# Assigned task:
Exclude the pictures, then copy all remaining records exactly.

[Saved data entries]
%%

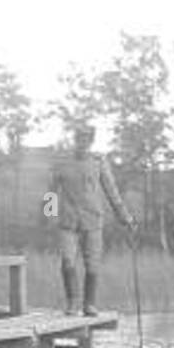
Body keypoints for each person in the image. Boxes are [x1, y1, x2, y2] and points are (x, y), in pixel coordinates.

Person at [48, 125, 136, 316]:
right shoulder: (62, 163)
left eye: (87, 140)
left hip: (93, 220)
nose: (83, 143)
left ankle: (89, 305)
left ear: (91, 142)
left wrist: (124, 217)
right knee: (67, 261)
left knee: (93, 264)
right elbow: (51, 192)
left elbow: (111, 190)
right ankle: (73, 303)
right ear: (75, 140)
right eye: (79, 139)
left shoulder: (99, 162)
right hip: (67, 222)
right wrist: (48, 218)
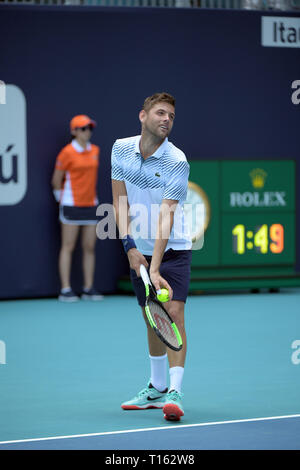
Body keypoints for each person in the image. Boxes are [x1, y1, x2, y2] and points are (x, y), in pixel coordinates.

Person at [111, 92, 192, 421]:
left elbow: (166, 217)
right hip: (138, 248)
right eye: (160, 113)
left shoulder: (177, 161)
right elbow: (119, 201)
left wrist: (154, 266)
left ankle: (175, 391)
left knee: (172, 313)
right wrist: (130, 248)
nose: (166, 120)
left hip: (173, 249)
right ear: (142, 116)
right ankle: (156, 387)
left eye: (171, 116)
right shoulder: (120, 148)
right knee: (151, 313)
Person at [51, 114, 103, 302]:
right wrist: (63, 201)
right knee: (68, 247)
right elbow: (56, 181)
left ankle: (88, 288)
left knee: (89, 247)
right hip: (71, 205)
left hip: (91, 204)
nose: (87, 132)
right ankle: (65, 289)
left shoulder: (95, 150)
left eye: (89, 128)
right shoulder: (66, 153)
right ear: (74, 132)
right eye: (83, 128)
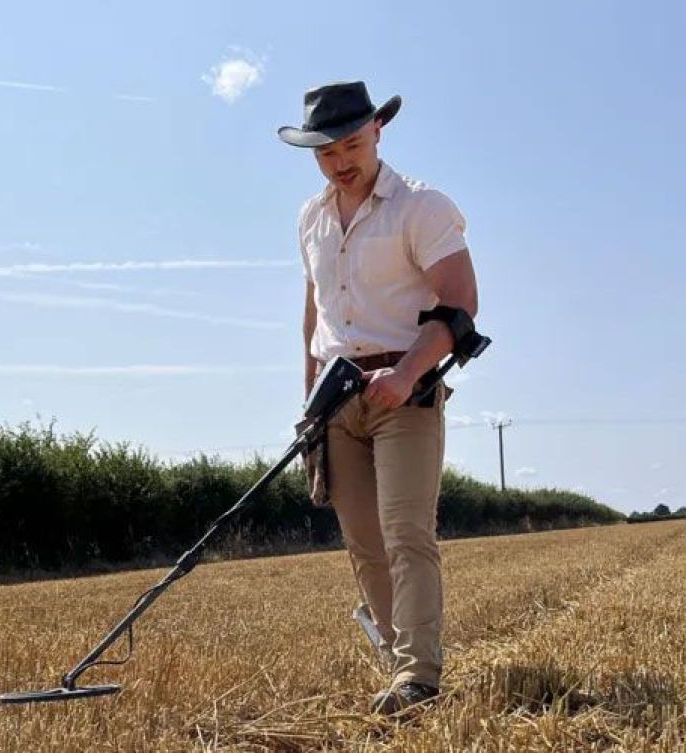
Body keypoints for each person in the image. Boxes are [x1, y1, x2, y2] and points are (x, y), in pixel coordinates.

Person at [278, 81, 480, 715]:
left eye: (352, 144)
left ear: (378, 134)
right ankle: (398, 664)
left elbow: (459, 305)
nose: (341, 160)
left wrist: (406, 374)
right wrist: (309, 400)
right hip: (336, 399)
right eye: (326, 151)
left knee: (405, 533)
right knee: (363, 541)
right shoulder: (309, 218)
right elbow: (315, 318)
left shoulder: (422, 207)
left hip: (406, 391)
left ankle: (419, 675)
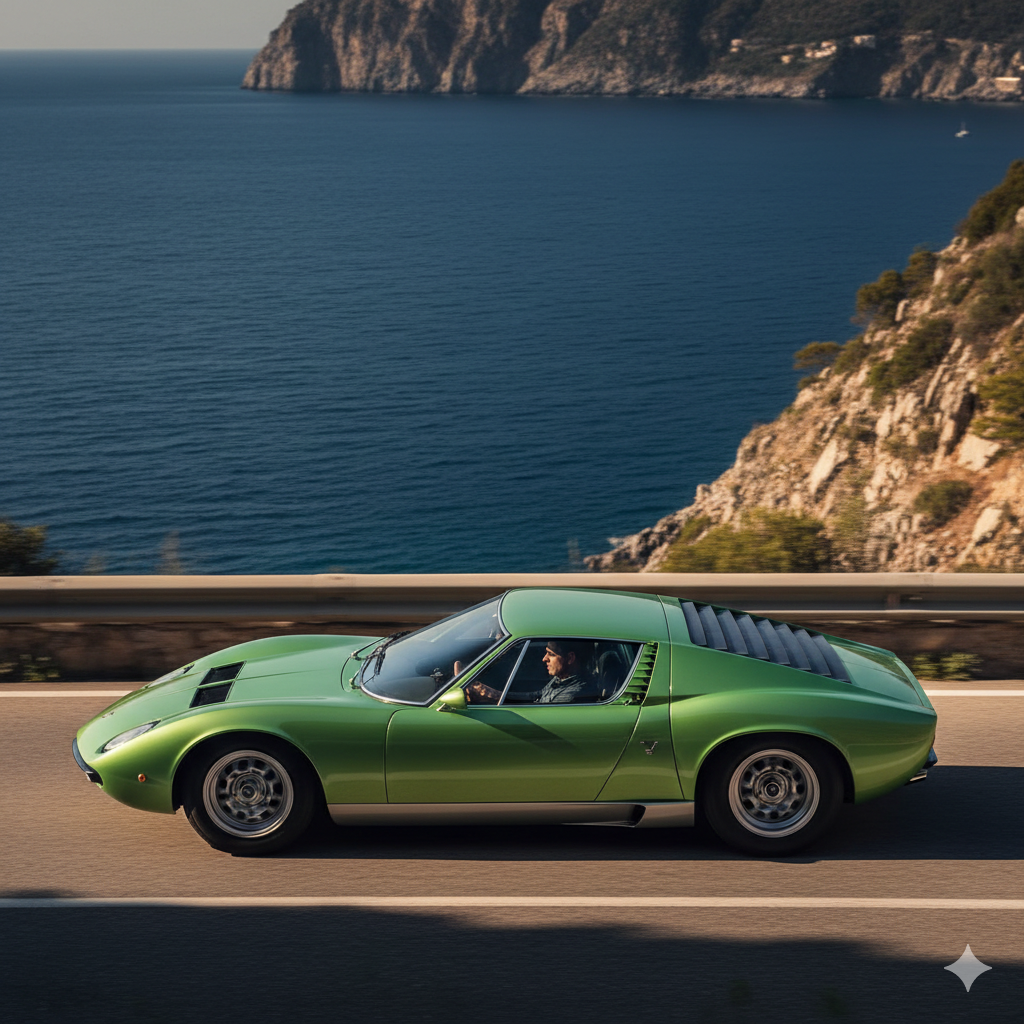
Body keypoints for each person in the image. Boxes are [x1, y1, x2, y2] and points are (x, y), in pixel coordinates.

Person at [466, 639, 601, 704]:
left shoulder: (572, 694)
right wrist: (492, 694)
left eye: (551, 654)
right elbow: (537, 695)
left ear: (570, 658)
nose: (544, 659)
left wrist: (490, 696)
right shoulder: (563, 678)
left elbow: (538, 711)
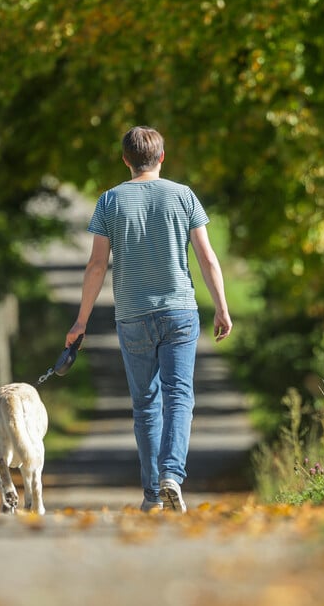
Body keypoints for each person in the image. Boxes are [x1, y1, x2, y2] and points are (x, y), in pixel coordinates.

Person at [64, 126, 232, 513]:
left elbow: (96, 265)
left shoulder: (109, 201)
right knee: (179, 396)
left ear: (125, 159)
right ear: (162, 157)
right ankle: (172, 474)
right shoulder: (183, 195)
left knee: (145, 405)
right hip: (179, 311)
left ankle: (153, 494)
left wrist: (80, 321)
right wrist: (221, 307)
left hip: (133, 314)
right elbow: (207, 257)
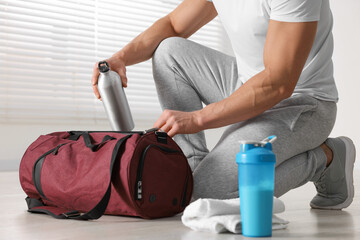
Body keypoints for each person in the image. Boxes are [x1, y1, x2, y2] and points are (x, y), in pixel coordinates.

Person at [91, 0, 356, 210]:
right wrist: (120, 58)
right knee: (168, 51)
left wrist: (198, 118)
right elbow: (173, 24)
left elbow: (279, 82)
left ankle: (325, 160)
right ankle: (191, 166)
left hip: (302, 102)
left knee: (207, 198)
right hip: (246, 83)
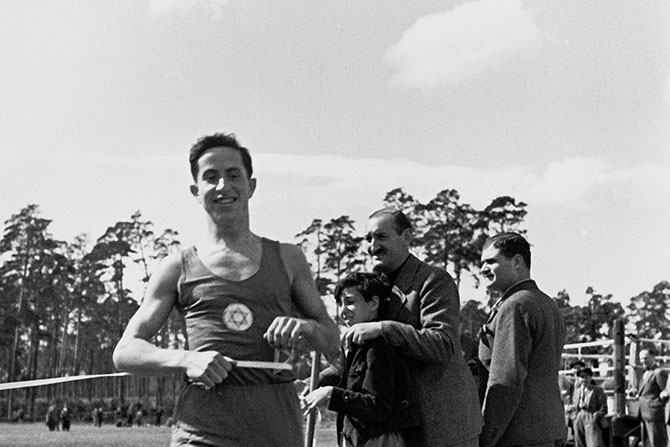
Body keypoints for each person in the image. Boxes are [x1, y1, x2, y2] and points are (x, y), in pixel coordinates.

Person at [112, 132, 340, 446]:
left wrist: (305, 327)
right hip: (202, 429)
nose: (223, 186)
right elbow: (125, 352)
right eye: (211, 177)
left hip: (276, 428)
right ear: (196, 191)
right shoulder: (177, 266)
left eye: (233, 175)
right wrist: (186, 360)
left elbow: (331, 340)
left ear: (251, 185)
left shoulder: (288, 258)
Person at [343, 208, 482, 447]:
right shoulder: (373, 288)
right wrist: (321, 381)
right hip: (400, 432)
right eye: (368, 239)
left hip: (444, 429)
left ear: (407, 237)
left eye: (381, 236)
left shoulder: (433, 280)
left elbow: (443, 344)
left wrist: (383, 328)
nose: (372, 245)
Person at [302, 272, 419, 447]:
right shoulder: (356, 346)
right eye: (340, 304)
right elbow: (340, 374)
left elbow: (377, 406)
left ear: (373, 303)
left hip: (379, 441)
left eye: (350, 302)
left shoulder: (378, 347)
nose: (342, 311)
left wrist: (330, 394)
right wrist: (312, 385)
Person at [478, 232, 567, 447]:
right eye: (482, 263)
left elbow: (506, 380)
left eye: (491, 261)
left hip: (516, 434)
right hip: (549, 429)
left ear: (517, 261)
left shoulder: (515, 305)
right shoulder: (547, 303)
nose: (483, 270)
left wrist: (485, 437)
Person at [634, 348, 668, 447]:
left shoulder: (659, 372)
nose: (643, 361)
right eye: (641, 359)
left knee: (657, 442)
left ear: (653, 357)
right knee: (646, 442)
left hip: (655, 414)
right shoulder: (645, 373)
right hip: (644, 413)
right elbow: (646, 392)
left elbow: (666, 391)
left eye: (646, 358)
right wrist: (637, 393)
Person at [568, 368, 607, 447]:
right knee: (579, 441)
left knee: (593, 442)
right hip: (578, 416)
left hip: (590, 415)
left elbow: (604, 407)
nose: (584, 379)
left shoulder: (597, 390)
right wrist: (573, 417)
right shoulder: (576, 390)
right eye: (582, 377)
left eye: (586, 377)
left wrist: (596, 416)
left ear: (590, 377)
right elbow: (573, 404)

%%

# Exercise solution:
Body keypoints for each person in the image. Boxes are [x1, y1, x2, y2] and points are (x, y), in pixel coordinates.

Person at [48, 125, 136, 316]:
right shoulder: (62, 163)
left eye: (87, 140)
left hip: (93, 220)
nose: (83, 143)
left ankle: (89, 305)
left ear: (91, 142)
left wrist: (124, 217)
right knee: (67, 261)
left knee: (93, 264)
right elbow: (51, 192)
left elbow: (111, 190)
right ankle: (73, 303)
right ear: (75, 140)
right eye: (79, 139)
left shoulder: (99, 162)
right hip: (67, 222)
right wrist: (48, 218)
Body keypoints for each person in the image. Boxes are [x1, y1, x2, y2] and points are (x, y), in pixel coordinates.

Person at [111, 92, 192, 421]:
left elbow: (166, 217)
right hip: (138, 248)
right eye: (160, 113)
left shoulder: (177, 161)
right elbow: (119, 201)
left wrist: (154, 266)
left ankle: (175, 391)
left knee: (172, 313)
right wrist: (130, 248)
nose: (166, 120)
left hip: (173, 249)
right ear: (142, 116)
right ankle: (156, 387)
left eye: (171, 116)
right shoulder: (120, 148)
right knee: (151, 313)
Person at [51, 114, 103, 302]:
right wrist: (63, 201)
right knee: (68, 247)
right elbow: (56, 181)
left ankle: (88, 288)
left knee: (89, 247)
right hip: (71, 205)
left hip: (91, 204)
nose: (87, 132)
right ankle: (65, 289)
left shoulder: (95, 150)
left eye: (89, 128)
right shoulder: (66, 153)
right ear: (74, 132)
right eye: (83, 128)
Body keypoints for each person in the image. Boxes are [x1, y1, x2, y2] and points are (x, y), in pixel coordinates.

Person at [278, 81, 480, 715]:
left eye: (352, 144)
left ear: (378, 134)
right ankle: (398, 664)
left elbow: (459, 305)
nose: (341, 160)
left wrist: (406, 374)
right wrist: (309, 400)
right hip: (336, 399)
right eye: (326, 151)
left knee: (405, 533)
right knee: (363, 541)
right shoulder: (309, 218)
right elbow: (315, 318)
left shoulder: (422, 207)
left hip: (406, 391)
left ankle: (419, 675)
Body keypoints for each person in the image. Boxes are [x1, y1, x2, y2] and points are (x, y), in pixel coordinates.

Person at [466, 639, 601, 704]:
left shoulder: (572, 694)
right wrist: (492, 694)
left eye: (551, 654)
right elbow: (537, 695)
left ear: (570, 658)
nose: (544, 659)
left wrist: (490, 696)
right shoulder: (563, 678)
left elbow: (538, 711)
Body keypoints for each person in the image. Boxes are [x1, y1, x2, y2] and points are (x, y), in pixel coordinates.

Person at [64, 126, 232, 513]:
left elbow: (96, 265)
left shoulder: (109, 201)
right knee: (179, 396)
left ear: (125, 159)
right ear: (162, 157)
right ankle: (172, 474)
right shoulder: (183, 195)
left knee: (145, 405)
right hip: (179, 311)
left ankle: (153, 494)
left wrist: (80, 321)
right wrist: (221, 307)
left hip: (133, 314)
right elbow: (207, 257)
Body keypoints for each person in the image. Boxes are [x1, y1, x2, y2] and points are (x, y), in pixel coordinates.

Person at [91, 0, 356, 210]:
right wrist: (120, 58)
right knee: (168, 51)
left wrist: (198, 118)
right elbow: (173, 24)
left elbow: (279, 82)
left ankle: (325, 160)
right ankle: (191, 166)
left hip: (302, 102)
left knee: (207, 198)
right hip: (246, 83)
Body keypoints for each person in the image. Boxes are [x1, y1, x2, y2] and points are (x, y), in pixel coordinates.

Person at [112, 132, 340, 446]:
left wrist: (305, 327)
right hip: (202, 429)
nose: (223, 186)
right elbow: (125, 352)
right eye: (211, 177)
left hip: (276, 428)
right ear: (196, 191)
right shoulder: (177, 266)
left eye: (233, 175)
right wrist: (186, 360)
left elbow: (331, 340)
left ear: (251, 185)
left shoulder: (288, 258)
Person at [343, 208, 482, 447]:
right shoulder: (373, 288)
right wrist: (321, 381)
right hip: (400, 432)
right eye: (368, 239)
left hip: (444, 429)
left ear: (407, 237)
left eye: (381, 236)
left shoulder: (433, 280)
left elbow: (443, 344)
left wrist: (383, 328)
nose: (372, 245)
Person at [302, 272, 419, 447]:
right shoulder: (356, 346)
right eye: (340, 304)
right elbow: (340, 374)
left elbow: (377, 406)
left ear: (373, 303)
left hip: (379, 441)
left eye: (350, 302)
left shoulder: (378, 347)
nose: (342, 311)
left wrist: (330, 394)
right wrist: (312, 385)
Person at [478, 232, 567, 447]:
right eye: (482, 263)
left elbow: (506, 380)
left eye: (491, 261)
left hip: (516, 434)
right hip: (549, 429)
left ear: (517, 261)
left shoulder: (515, 305)
right shoulder: (547, 303)
nose: (483, 270)
left wrist: (485, 437)
Person at [634, 348, 668, 447]:
left shoulder: (659, 372)
nose: (643, 361)
right eye: (641, 359)
left knee: (657, 442)
left ear: (653, 357)
right knee: (646, 442)
left hip: (655, 414)
right shoulder: (645, 373)
right hip: (644, 413)
right elbow: (646, 392)
left elbow: (666, 391)
left eye: (646, 358)
right wrist: (637, 393)
Person at [568, 368, 607, 447]:
right knee: (579, 441)
left knee: (593, 442)
right hip: (578, 416)
left hip: (590, 415)
left elbow: (604, 407)
nose: (584, 379)
left shoulder: (597, 390)
right wrist: (573, 417)
right shoulder: (576, 390)
right eye: (582, 377)
left eye: (586, 377)
left wrist: (596, 416)
left ear: (590, 377)
right elbow: (573, 404)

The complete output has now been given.